NEW YORK — Research firm Credit Suisse has raised its target prices and forecasts for most of the US packaged foods companies that it covers, noting that the spread of the coronavirus (COVID-19) has created “an unprecedented spike in demand” for a wide range of food products.

School closings, work-from-home arrangements, limited access to sit-down restaurants and the decision by several quick-service restaurant chains (including McDonald’s, Chik-fil-A and Starbucks) to shift to a to-go only model is expected to lead to more consumers seeking out packaged foods in the weeks ahead.

“Our view is that this represents a shift in food consumption demand, not just a pull-forward, because consumers will need to continuously restock their homes,” Robert Moskow, a research analyst with Credit Suisse, wrote in the March 18 report. “We expect food consumption to remain elevated over the next 12 months as consumers choose to keep eating food at home to save money, much like they did during the last three economic recessions in 1990, 2001 and 2008.”

Mr. Moskow said Credit Suisse sees a potential for 25% to 30% upside to packaged foods names from valuation multiple expansion. He said more value is likely to be assigned to the assets of the large processed food companies that operate highly-automated manufacturing facilities and vast distribution networks.

“We are approaching a scenario where consumers are restricted to their houses and just about every public venue shuts down except for grocery stores and pharmacies,” he said.

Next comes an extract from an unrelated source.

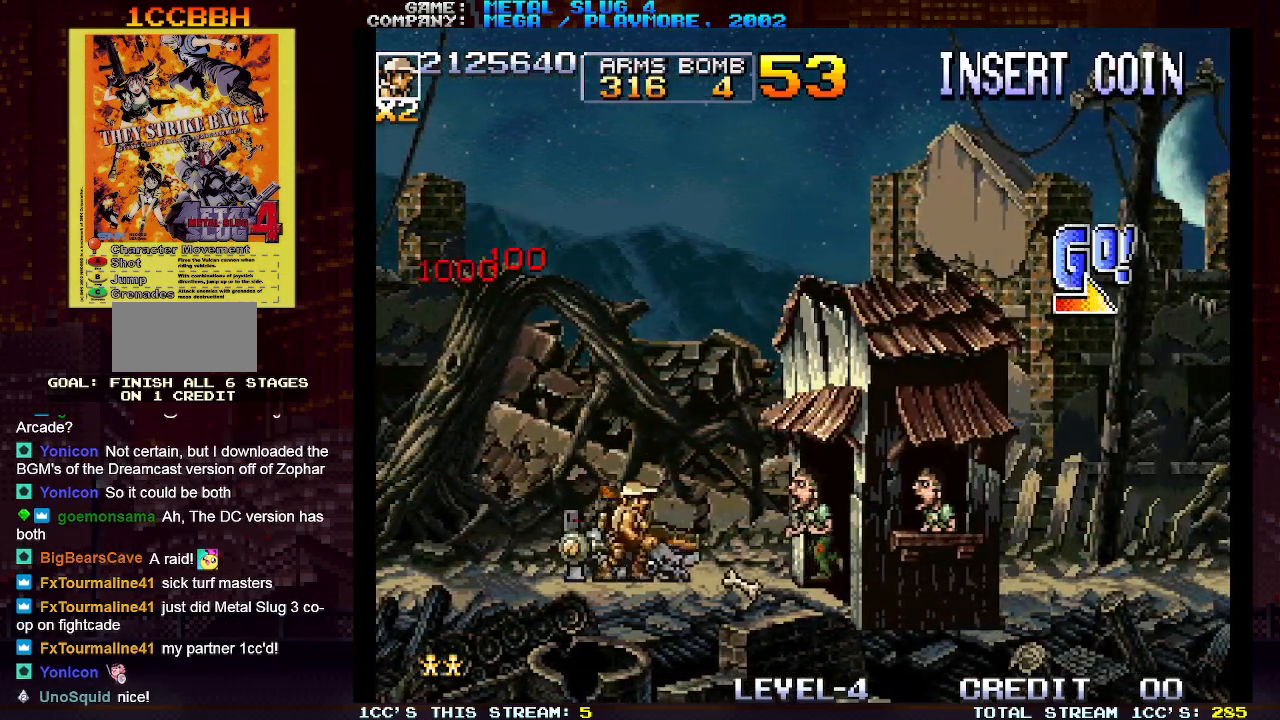
{"buttons": [], "left_stick": "right", "events": [[200, "TRIANGLE", "down"], [300, "TRIANGLE", "up"]]}
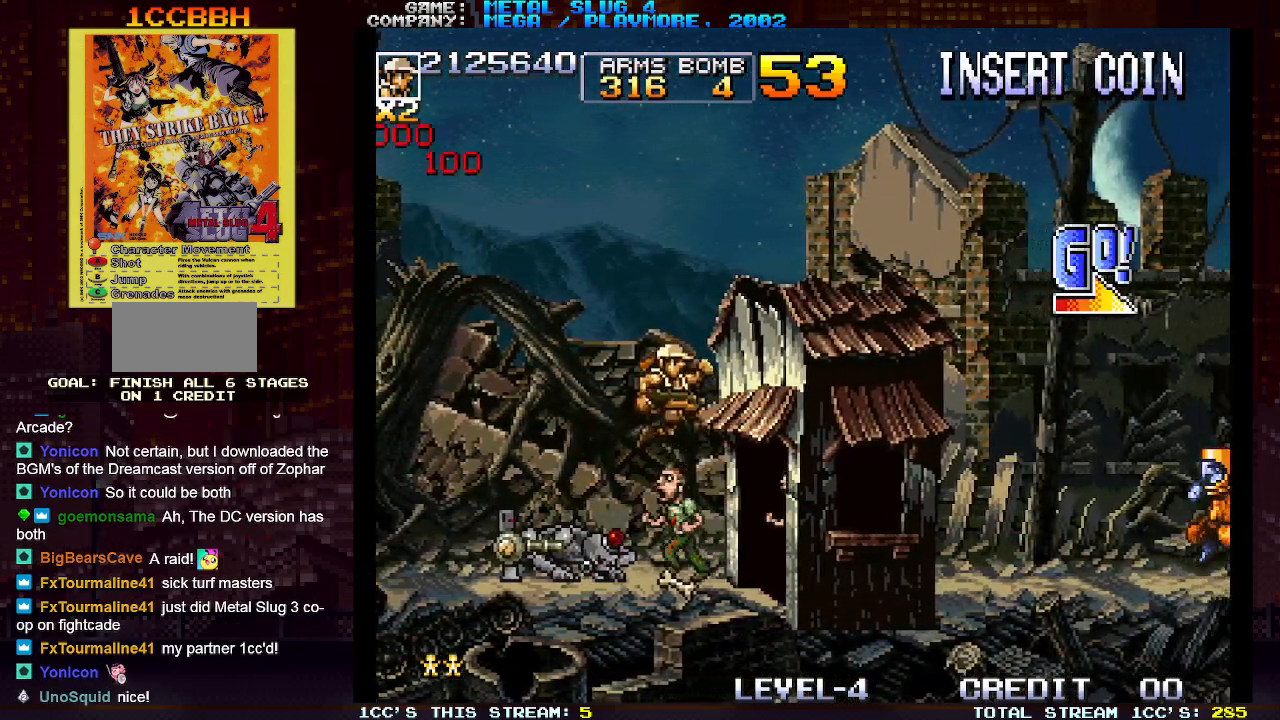
{"buttons": ["SQUARE"], "left_stick": "right", "events": [[483, "SQUARE", "down"]]}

As the forecasts move higher, investors seeking a safe haven may trade packaged food companies’ stocks back up to historical highs, but Mr. Moskow said he is hesitant to predict how long the window will last.

To illustrate the potential impact of the COVID-19 outbreak on the packaged foods industry and help investors with modeling, Mr. Moskow said Credit Suisse developed a tool for estimating the incremental impact to food-at-home spending from the crisis.

The Credit Suisse model assumes that 25% of the US workforce will shift 50% of their spending on meals and snacks to at-home occasions for a period of four months. Mr. Moskow said this could translate to a 2.6% increase in food-at-home spending on an annual basis.

“We have increased our sales forecasts for food companies by only 1% to 2% because they have been growing at a slower rate than the overall food industry for the past several years, but this could prove conservative,” he said.

Providing a closer look at individual packaged foods companies, Mr. Moskow said Credit Suisse has upgraded Hershey Co. to “outperform.” The company doesn’t fit the profile of a pantry-loading stock, but Mr. Moskow said Credit Suisse likes its long-term profile for several reasons, including its ability to weather past economic recessions, its strong pricing power, its competitive advantages (recent investments in media, supply chain and category management) and a highly flexible balance sheet.

Meanwhile, Mr. Moskow sees more near-term upside for Campbell Soup Co., Conagra Brands, J.M. Smucker Co. and General Mills, Inc.

“We expect these stocks to move higher, but, in our view, they have too much exposure to structurally challenged categories and brands to generate much more than 1% growth longer term,” he said. “We believe categories like breakfast cereal and canned soup will have trouble hanging onto consumers once they go back to eating breakfast on-the-go and eating lunch at work. We might find these stocks more compelling at cheaper valuations, but the recent spike has propelled (Campbell Soup) and (General Mills) above their 10-year average P/E multiples. (J.M. Smucker) is cheaper, but investors need to take into account its volatile track record and below-peer sales growth profile.”

Mr. Moskow said Credit Suisse also likes the prospects of Mondelez International and Kellogg Co., but said the research firm is cautioning investors to wait until after the first quarter.

“We think the pull-back in Mondelez stock represents an attractive entry point, but it might be best to wait until after the company quantifies the impact of COVID-19 on its business in China and the risk of supply chain disruption globally,” he said. “We like Kellogg as well, but it is taking longer than we expected for Kellogg’s US cereal business to regain traction.”

Mr. Moskow said Credit Suisse expects financially-leveraged stocks like Conagra, Kraft Heinz Co., B&G Foods, Inc. and TreeHouse Foods, Inc. to remain under pressure until the financial markets stabilize and/or the companies demonstrate that they can generate stronger cash flow and speedier debt reduction.

“This may represent a compelling opportunity for investors more intrepid than us,” he said.

Of the financially-leveraged stocks, Conagra may be most compelling, Mr. Moskow said, noting that the company has been active in introducing a lot of new, on-trend products in the frozen category. Even so, Conagra’s activity on the innovation front may not be enough to offset its exposure to declining brands like Hunts and Chef Boyardee, he added.